Nothing but the lines from the one containing "the potted plant at point (953, 467), 8.63" through the end of the entries below should be set down, each exactly as written.

__Stored data entries__.
^^^^^^^^^^^^^^^^
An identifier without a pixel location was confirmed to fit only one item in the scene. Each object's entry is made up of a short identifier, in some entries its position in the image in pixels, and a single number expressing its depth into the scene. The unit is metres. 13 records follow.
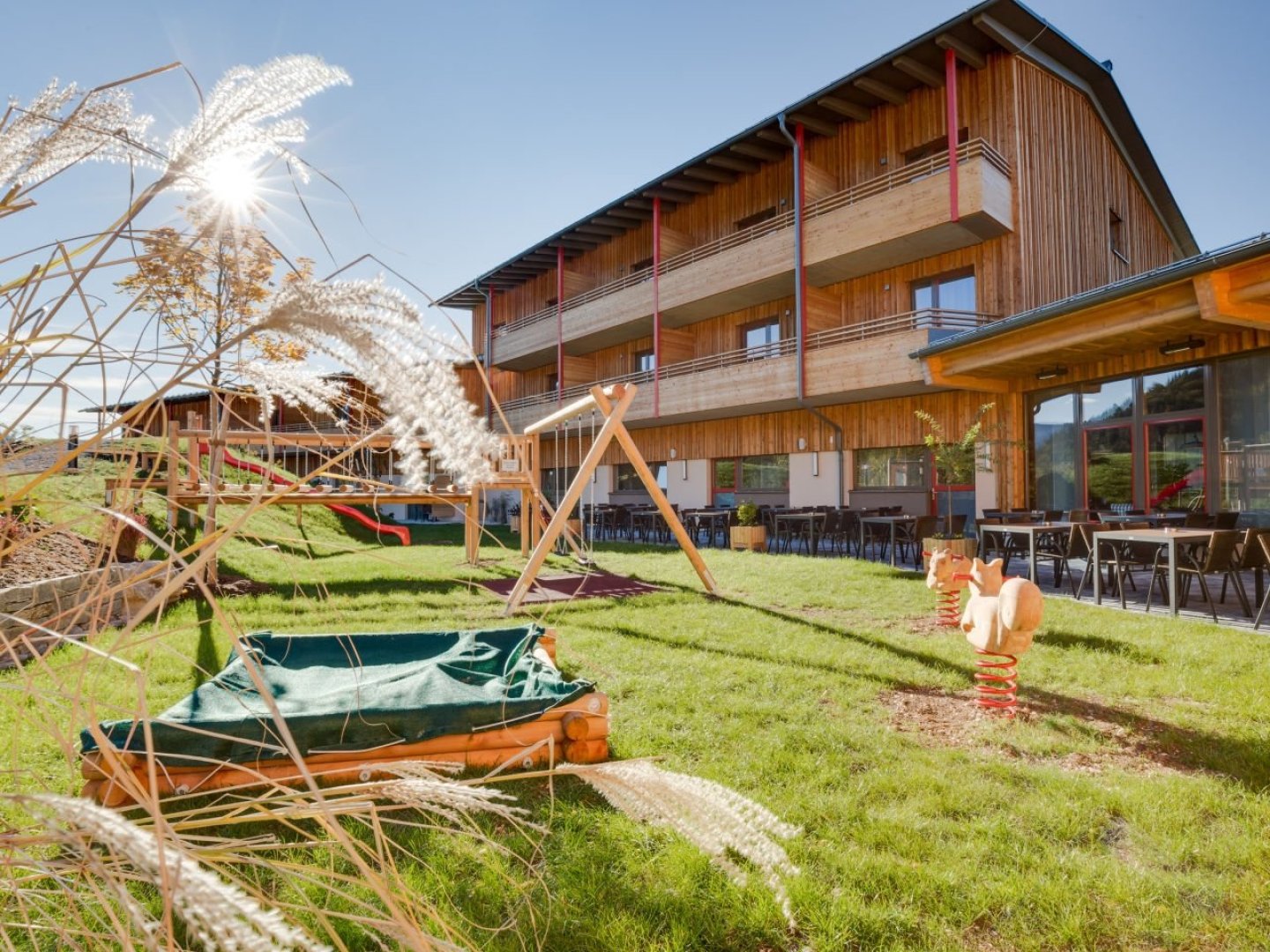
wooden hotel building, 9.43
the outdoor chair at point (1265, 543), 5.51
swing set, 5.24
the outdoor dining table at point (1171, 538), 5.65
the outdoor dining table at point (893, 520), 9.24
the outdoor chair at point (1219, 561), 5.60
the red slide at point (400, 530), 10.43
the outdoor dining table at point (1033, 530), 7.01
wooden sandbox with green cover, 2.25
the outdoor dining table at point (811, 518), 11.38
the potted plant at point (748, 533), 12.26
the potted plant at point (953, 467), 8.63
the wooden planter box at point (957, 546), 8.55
^^^^^^^^^^^^^^^^
__Written solution__.
the potted plant at point (953, 467), 8.63
the wooden planter box at point (957, 546), 8.55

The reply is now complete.